§ **What you have to do**:
Copy every one of the rows below word for word, leaving out the pictures.

§ **Images of plotted data**:
────────────────

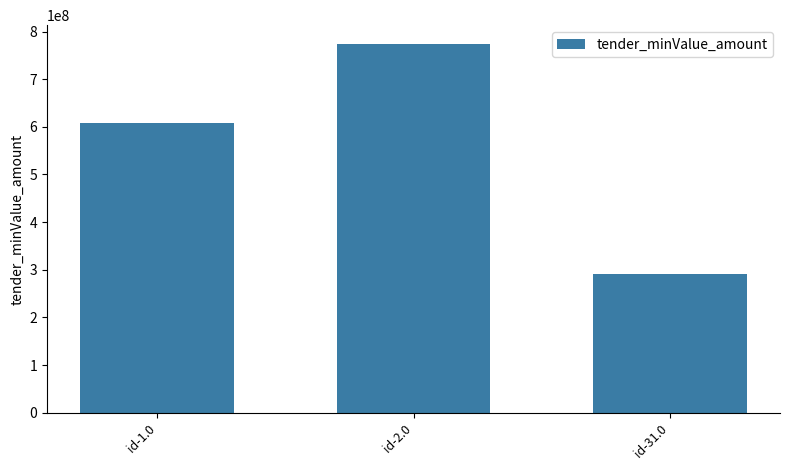

What is the label of the 3rd bar from the left?

id-31.0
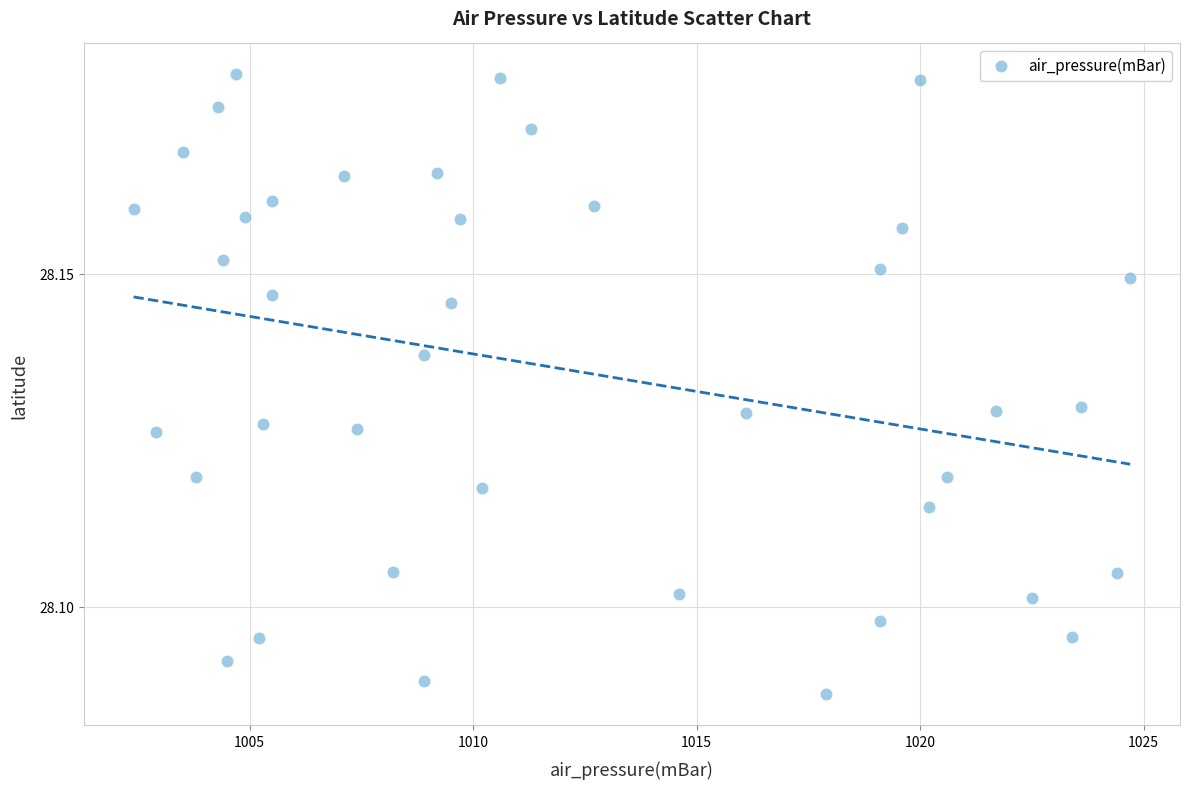

What is the range of X values (max minus min)?

22.3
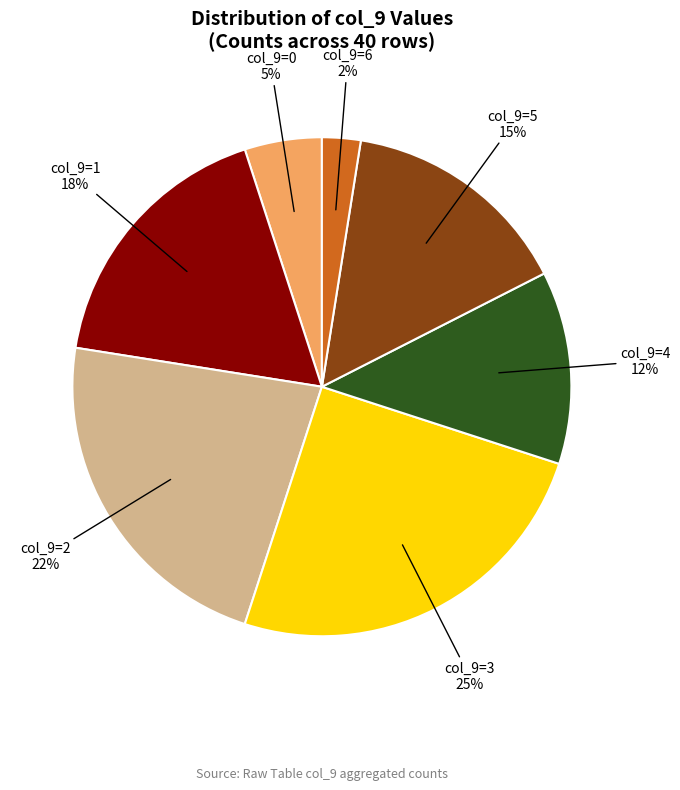

How many segments does this pie chart have?

7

────────────────

§ **Output of the task**:
What is the label of the 3rd bar from the left?

id-31.0

What is the range of X values (max minus min)?

22.3

How many segments does this pie chart have?

7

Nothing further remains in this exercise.